==== VOCI ESTRATTE ====
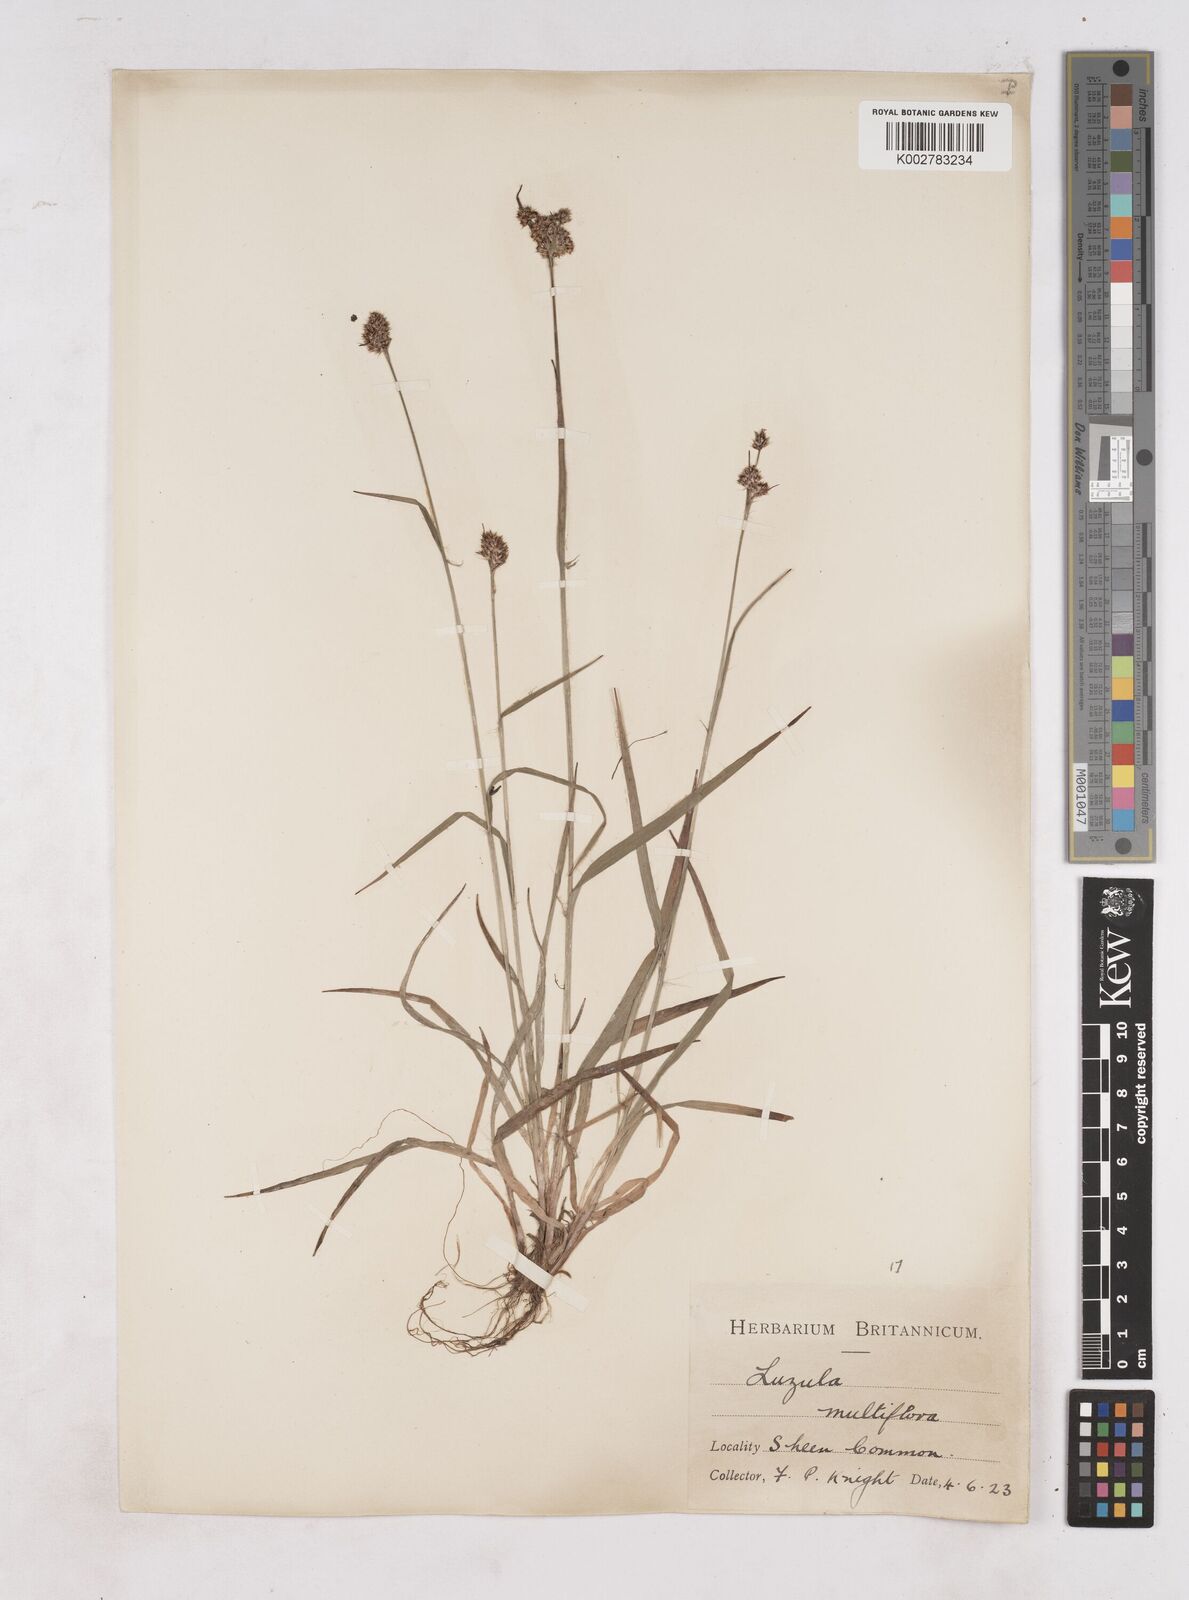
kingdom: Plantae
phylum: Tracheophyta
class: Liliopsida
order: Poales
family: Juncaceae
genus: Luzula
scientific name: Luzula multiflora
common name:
====
__PROBLEMA__.
Disponi tutte le righe dell'elenco come lista JSON di stringhe, una per riga, omettendo le righe vuote. Escludi le immagini dalla risposta.

__SOLUZIONE__.
[
  "kingdom: Plantae",
  "phylum: Tracheophyta",
  "class: Liliopsida",
  "order: Poales",
  "family: Juncaceae",
  "genus: Luzula",
  "scientific name: Luzula multiflora",
  "common name:"
]